The Hubble III deep space telescope found an exoplanet in our neighbor, the Alpha Centauri galaxy. It orbits Proxima Centauri. The astronomers named it Proxima 95b. They hadn’t had time to build and send a space probe to verify it could sustain life, since it would take an estimated 90,000 years to reach it, but there were other scientific breakthroughs that would help.
The elusive dark matter had been proven to exist, and theoretical physics shifted into reality. This came as a relief since the planet had warning. Well, some wouldn’t call it a warning really.
Global communications were disrupted by massive solar flares at first.
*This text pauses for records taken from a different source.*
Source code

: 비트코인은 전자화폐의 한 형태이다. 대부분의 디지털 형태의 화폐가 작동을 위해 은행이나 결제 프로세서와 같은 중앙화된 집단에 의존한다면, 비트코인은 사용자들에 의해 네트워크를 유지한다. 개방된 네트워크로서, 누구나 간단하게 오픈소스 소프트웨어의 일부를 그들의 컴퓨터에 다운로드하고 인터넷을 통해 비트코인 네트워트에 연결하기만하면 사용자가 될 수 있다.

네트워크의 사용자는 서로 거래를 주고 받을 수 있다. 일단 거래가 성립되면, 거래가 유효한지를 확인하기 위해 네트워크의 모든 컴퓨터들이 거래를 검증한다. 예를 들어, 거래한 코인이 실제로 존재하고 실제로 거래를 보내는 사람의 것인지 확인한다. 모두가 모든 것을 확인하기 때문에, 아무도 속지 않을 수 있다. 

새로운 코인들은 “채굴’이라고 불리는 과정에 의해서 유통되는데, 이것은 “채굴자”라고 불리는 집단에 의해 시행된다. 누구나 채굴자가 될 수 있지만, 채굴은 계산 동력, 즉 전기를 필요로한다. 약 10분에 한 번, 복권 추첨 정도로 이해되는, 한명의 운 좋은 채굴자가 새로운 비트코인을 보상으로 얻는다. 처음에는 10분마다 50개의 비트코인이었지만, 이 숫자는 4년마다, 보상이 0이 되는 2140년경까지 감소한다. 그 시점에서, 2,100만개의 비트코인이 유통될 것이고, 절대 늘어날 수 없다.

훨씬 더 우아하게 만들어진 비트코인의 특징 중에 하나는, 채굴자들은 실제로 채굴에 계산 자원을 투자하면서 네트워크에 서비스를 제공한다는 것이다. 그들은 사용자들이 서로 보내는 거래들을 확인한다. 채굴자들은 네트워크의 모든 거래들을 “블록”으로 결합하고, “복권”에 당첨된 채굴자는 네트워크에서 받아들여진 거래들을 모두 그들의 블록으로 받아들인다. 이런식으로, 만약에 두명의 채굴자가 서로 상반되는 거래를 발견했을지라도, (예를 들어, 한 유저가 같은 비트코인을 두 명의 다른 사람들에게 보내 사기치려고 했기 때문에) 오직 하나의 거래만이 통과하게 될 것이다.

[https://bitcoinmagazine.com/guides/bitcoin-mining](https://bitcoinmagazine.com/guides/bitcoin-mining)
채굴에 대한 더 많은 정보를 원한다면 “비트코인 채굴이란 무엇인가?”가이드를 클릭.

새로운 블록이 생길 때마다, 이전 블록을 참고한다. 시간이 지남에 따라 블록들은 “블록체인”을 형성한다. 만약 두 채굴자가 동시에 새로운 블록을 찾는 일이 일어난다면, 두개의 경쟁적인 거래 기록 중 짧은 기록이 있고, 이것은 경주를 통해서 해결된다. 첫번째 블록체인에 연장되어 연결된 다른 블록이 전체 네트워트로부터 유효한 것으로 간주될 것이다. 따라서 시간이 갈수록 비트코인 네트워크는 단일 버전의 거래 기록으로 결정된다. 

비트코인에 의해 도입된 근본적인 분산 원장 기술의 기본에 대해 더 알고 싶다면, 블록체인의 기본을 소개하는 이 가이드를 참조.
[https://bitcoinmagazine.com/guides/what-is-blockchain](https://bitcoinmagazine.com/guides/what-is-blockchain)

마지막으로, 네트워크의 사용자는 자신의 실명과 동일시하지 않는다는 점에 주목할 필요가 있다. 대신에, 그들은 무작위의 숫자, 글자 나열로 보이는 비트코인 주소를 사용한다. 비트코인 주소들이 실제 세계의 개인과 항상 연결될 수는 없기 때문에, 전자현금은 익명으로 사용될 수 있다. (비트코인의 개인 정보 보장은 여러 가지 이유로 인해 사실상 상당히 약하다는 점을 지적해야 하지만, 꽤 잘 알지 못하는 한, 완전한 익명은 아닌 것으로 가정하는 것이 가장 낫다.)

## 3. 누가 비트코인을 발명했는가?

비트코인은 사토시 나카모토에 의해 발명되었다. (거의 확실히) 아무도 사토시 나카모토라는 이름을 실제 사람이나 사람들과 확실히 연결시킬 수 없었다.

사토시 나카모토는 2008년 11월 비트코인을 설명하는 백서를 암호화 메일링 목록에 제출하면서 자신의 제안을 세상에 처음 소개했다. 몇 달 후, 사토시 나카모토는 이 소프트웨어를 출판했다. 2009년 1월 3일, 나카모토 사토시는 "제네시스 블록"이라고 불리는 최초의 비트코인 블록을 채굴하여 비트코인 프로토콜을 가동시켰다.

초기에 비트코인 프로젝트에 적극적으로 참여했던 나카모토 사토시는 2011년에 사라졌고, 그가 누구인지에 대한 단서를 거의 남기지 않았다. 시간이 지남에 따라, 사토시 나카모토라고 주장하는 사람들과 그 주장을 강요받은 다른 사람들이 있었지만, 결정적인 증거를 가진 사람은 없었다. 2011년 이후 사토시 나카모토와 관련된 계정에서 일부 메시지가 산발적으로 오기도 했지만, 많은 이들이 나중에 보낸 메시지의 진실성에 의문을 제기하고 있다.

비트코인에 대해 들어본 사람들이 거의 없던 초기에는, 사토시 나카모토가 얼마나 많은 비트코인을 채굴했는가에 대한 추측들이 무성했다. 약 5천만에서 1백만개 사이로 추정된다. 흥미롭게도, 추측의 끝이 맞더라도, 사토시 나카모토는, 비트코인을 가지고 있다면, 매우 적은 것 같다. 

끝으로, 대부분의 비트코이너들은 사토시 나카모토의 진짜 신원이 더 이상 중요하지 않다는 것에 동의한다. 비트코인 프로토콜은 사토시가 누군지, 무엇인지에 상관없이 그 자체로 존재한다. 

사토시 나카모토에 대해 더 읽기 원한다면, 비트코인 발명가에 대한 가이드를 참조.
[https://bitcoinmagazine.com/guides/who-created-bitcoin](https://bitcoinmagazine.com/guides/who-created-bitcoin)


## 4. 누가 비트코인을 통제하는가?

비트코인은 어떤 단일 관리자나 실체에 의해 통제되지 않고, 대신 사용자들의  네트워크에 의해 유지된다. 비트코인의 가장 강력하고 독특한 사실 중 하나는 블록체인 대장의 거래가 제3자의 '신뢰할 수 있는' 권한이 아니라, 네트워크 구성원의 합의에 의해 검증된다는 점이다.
Coronal ejections that actually reached Mercury or would have had it not been on the opposite side of its orbit.
Earth took a hit, although not directly. Passing through what would have been an extinction event had the flare extended as far as Earth, global temperatures rose, and for several weeks being outdoors was unsafe due to radiation and UV levels.
As Earth passed through the path of the end of the flare, things returned somewhat to normal, but now the scientists focused all of their energy towards the sun. It didn’t take long for the facts to present themselves. The sun was having problems. Serious problems.
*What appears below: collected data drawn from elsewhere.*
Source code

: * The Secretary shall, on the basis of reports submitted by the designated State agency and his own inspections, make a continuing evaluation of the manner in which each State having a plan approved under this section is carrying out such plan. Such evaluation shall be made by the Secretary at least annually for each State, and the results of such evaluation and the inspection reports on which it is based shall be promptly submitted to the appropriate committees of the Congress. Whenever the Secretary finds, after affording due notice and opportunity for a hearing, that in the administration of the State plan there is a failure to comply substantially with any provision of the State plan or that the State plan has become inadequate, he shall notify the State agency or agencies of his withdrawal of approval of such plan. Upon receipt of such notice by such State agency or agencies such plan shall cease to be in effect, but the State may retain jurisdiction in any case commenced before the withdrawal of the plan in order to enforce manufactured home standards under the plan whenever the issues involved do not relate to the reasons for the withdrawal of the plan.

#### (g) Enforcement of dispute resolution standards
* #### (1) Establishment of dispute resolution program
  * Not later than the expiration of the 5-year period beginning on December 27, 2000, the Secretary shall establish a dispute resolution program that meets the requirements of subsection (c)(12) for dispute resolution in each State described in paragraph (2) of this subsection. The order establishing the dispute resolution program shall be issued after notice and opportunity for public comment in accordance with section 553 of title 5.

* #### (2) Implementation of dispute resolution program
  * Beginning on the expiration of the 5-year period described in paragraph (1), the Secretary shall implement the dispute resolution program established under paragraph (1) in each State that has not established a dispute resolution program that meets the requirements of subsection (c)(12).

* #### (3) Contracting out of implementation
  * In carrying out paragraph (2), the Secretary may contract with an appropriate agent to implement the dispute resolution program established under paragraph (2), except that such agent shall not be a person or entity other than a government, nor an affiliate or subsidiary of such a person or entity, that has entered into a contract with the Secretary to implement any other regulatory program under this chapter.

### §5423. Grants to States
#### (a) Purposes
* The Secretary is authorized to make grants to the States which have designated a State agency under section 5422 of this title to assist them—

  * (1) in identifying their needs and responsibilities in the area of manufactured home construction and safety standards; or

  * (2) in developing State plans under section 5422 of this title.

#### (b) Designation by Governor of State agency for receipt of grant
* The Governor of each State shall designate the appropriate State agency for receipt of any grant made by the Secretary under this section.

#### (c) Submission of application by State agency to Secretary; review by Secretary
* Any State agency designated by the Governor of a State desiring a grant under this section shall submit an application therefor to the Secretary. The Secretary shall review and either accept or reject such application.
At first, panic spread throughout the globe. People demanded answers when no one had answers. What was going to happen? How were we going to survive? How long did we have? No one knew how to answer any of these questions. Solutions were demanded, but no one had those either.
While those same scientists were trying to find answers, others were working on other things. A group of Swiss scientists at the Large Hadron Collider (LHC) site were working on particle physics experiments and had stumbled on a way to move matter quickly from one point to another. The only problem was it was quantum matter.
The news spread and people envisioned matter transporters like those seen on Star Trek. What people didn’t understand was that it took enormous amounts of energy to do. It would take a single nuclear reactor to transport even a small object, like a golf ball. Small inorganic objects. Organic objects didn’t fare so well.
Now scientists were split between their studies of the outer space, and now, the inner space. It seemed that everyone was thrown into one or the other. If they could contribute in any way, shape, or form to either endeavor, they did.
Within months, engineers had drawn up plans for the super reactors to power the physicists’ experiments. The astrophysicists informed the matter physicists that if they were going to make a difference, they had better hurry.
Humanity had to thank a brilliant young genius, still in his teens, who used a creative artificial intelligence program he had written. Its neural network made some rather outstanding deductive inferences. A computer problem pointed out what was right in front of their eyes.
When questioned, the AI responded that they hadn’t seen the forest for the trees. It was more like they couldn’t see the sun for the light.
Things progressed quickly from there, but it wasn’t known whether or not it would do any good. What good was a matter transporter if there was nowhere to go?